→ **WHAT YOU NEED TO DO**
Transcribe the entries from the line containing "catalogue / barcode: US 2766927" through the line containing "county / district: Alameda", including both of those lines.

A run of entries:
** Begin **
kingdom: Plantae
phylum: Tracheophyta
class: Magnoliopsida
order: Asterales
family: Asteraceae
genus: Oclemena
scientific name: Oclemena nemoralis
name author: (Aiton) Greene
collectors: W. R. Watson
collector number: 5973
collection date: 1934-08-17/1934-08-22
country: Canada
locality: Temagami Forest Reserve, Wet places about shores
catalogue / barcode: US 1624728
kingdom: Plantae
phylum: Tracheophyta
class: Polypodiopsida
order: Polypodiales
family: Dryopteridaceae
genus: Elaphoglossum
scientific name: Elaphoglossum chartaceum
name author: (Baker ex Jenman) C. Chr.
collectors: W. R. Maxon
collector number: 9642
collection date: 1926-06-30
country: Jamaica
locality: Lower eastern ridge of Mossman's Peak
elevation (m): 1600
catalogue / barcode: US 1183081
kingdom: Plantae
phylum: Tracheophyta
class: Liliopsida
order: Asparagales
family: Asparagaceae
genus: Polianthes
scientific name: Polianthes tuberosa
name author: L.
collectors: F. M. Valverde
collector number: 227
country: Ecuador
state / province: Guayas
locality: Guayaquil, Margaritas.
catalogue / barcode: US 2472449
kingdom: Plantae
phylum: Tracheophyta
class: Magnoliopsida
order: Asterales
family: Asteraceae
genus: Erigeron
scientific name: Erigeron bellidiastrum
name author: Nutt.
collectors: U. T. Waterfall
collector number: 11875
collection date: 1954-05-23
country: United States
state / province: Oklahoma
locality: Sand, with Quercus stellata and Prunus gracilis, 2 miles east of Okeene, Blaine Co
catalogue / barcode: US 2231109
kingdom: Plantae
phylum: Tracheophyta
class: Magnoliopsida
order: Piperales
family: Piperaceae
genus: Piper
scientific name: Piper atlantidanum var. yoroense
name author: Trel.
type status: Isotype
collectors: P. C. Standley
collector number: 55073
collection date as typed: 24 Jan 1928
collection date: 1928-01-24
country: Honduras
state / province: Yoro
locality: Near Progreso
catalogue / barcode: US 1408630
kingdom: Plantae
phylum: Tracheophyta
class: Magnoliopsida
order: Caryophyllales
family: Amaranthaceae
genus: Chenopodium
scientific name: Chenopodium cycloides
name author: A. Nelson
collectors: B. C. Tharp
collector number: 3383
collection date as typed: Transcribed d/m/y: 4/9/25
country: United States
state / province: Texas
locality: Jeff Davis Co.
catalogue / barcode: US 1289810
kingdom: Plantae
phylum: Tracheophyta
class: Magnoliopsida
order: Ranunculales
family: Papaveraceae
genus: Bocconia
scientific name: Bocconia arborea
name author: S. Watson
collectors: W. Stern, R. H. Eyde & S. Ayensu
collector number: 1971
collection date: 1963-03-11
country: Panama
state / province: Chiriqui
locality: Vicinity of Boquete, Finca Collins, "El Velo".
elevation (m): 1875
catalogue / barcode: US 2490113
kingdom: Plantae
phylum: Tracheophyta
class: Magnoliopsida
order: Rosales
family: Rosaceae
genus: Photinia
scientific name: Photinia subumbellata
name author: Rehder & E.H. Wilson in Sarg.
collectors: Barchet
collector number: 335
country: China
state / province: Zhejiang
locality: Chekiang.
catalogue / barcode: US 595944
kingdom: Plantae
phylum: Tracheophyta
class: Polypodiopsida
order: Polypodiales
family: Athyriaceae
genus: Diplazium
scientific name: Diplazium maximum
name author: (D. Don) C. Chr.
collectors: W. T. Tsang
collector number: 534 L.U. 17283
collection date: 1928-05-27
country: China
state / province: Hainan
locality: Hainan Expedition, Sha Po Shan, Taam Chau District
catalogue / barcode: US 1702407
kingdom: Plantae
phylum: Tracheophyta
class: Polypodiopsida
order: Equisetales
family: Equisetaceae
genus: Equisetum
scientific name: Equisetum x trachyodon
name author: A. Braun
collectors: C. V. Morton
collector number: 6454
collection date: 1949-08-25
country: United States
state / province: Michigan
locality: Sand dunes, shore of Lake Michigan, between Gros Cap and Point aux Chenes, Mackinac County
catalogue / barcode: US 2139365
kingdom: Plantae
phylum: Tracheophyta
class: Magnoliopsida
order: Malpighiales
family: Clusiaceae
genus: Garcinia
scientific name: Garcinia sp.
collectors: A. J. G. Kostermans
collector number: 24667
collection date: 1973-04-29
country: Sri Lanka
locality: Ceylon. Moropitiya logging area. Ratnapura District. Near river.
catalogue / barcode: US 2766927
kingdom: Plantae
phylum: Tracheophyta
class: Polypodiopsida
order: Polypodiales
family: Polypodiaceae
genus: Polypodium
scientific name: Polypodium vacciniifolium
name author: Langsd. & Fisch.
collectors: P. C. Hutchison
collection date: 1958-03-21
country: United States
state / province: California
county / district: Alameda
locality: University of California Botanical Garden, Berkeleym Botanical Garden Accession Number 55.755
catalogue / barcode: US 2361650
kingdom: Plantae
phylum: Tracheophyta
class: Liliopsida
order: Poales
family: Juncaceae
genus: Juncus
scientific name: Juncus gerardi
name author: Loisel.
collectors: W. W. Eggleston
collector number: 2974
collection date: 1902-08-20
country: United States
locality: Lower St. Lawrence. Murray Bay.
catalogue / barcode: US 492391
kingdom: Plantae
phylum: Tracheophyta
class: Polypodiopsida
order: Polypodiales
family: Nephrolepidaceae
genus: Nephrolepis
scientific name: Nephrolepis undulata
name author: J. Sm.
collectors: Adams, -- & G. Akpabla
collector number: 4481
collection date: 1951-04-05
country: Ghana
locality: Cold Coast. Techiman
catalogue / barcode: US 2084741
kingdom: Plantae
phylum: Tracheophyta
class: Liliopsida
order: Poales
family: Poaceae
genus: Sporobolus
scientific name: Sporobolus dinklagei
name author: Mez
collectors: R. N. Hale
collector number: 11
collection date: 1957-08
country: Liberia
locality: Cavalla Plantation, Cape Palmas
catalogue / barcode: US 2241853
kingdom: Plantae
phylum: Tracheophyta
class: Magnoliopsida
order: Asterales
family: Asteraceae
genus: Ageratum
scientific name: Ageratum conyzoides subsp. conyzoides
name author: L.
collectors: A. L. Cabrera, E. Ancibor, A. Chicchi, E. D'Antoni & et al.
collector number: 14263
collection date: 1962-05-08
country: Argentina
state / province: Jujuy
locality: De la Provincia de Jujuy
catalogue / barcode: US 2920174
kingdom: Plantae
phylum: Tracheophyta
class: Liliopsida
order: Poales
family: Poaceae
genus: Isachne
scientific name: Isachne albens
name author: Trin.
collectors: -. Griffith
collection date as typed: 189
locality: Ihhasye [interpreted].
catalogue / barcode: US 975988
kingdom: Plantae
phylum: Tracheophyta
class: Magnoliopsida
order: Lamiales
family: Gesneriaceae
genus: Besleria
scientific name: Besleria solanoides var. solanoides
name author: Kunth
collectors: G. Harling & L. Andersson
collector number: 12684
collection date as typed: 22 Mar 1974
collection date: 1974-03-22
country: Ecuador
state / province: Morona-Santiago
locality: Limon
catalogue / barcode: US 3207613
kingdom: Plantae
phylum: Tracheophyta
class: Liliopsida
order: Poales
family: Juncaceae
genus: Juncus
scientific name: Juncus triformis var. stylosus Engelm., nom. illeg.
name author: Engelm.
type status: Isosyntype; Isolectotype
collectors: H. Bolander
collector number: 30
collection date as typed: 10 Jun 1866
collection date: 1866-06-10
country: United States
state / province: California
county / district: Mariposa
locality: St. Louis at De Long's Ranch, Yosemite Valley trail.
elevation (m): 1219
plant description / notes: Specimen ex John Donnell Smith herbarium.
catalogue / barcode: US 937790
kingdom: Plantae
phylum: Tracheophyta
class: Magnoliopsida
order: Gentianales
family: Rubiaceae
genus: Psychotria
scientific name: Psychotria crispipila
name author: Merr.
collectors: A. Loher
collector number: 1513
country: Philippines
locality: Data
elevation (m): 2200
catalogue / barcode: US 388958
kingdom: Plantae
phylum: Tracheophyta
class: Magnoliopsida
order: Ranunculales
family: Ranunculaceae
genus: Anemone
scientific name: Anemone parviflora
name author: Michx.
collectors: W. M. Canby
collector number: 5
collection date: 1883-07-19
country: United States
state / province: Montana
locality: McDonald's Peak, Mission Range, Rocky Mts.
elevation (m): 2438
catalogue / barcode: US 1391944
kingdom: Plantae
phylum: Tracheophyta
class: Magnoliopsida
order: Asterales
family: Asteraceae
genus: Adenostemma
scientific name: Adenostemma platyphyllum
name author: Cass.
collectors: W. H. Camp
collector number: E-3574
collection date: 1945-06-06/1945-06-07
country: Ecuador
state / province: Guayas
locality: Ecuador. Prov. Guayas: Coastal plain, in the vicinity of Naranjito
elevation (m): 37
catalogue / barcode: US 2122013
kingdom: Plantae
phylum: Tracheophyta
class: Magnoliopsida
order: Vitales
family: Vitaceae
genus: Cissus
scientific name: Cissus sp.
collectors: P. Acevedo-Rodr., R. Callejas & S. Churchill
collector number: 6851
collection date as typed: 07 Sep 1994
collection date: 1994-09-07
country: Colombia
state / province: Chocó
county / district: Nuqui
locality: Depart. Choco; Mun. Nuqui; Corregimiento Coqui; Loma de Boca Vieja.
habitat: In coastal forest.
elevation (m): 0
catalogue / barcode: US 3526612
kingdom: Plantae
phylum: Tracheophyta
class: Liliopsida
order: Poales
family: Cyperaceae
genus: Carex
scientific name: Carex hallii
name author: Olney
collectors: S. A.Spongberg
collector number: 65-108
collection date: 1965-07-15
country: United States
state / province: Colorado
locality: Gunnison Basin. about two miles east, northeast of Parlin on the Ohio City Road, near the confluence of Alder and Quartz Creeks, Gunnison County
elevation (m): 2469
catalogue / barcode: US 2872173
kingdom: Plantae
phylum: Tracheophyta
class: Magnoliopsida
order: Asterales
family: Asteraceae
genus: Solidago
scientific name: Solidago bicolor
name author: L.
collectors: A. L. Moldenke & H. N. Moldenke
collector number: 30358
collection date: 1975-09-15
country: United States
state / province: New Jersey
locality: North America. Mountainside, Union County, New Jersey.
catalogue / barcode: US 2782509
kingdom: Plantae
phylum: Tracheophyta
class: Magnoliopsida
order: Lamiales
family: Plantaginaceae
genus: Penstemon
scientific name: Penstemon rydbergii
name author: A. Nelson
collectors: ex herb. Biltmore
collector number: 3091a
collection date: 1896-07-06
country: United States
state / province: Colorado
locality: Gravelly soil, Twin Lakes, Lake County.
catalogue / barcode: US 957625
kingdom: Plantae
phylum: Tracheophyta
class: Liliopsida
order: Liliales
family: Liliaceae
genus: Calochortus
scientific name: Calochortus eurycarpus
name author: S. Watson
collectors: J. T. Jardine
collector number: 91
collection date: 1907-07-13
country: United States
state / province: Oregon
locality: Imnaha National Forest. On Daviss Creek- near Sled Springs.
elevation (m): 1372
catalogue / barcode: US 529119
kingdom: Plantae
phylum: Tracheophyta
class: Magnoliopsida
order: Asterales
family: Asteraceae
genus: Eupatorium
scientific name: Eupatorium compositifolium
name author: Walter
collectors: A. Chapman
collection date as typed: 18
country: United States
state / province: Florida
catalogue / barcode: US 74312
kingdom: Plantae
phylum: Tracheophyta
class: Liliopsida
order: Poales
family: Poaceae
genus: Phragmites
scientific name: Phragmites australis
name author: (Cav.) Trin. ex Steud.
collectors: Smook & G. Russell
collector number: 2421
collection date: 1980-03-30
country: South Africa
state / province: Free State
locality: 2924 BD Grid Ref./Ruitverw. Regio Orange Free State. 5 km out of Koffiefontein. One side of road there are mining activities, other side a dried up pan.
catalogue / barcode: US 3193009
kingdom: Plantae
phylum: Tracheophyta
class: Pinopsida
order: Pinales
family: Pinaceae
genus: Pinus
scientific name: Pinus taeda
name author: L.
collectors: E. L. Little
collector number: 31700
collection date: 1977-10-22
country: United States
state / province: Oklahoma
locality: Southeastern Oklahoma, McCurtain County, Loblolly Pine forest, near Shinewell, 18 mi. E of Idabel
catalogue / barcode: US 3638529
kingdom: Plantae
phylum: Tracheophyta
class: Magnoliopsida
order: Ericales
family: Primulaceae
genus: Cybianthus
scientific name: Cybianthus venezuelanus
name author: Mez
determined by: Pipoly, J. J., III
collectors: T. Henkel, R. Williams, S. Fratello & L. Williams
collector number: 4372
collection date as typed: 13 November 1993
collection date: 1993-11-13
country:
** End **
→ **RESPONSE TO THE EXERCISE**
catalogue / barcode: US 2766927
kingdom: Plantae
phylum: Tracheophyta
class: Polypodiopsida
order: Polypodiales
family: Polypodiaceae
genus: Polypodium
scientific name: Polypodium vacciniifolium
name author: Langsd. & Fisch.
collectors: P. C. Hutchison
collection date: 1958-03-21
country: United States
state / province: California
county / district: Alameda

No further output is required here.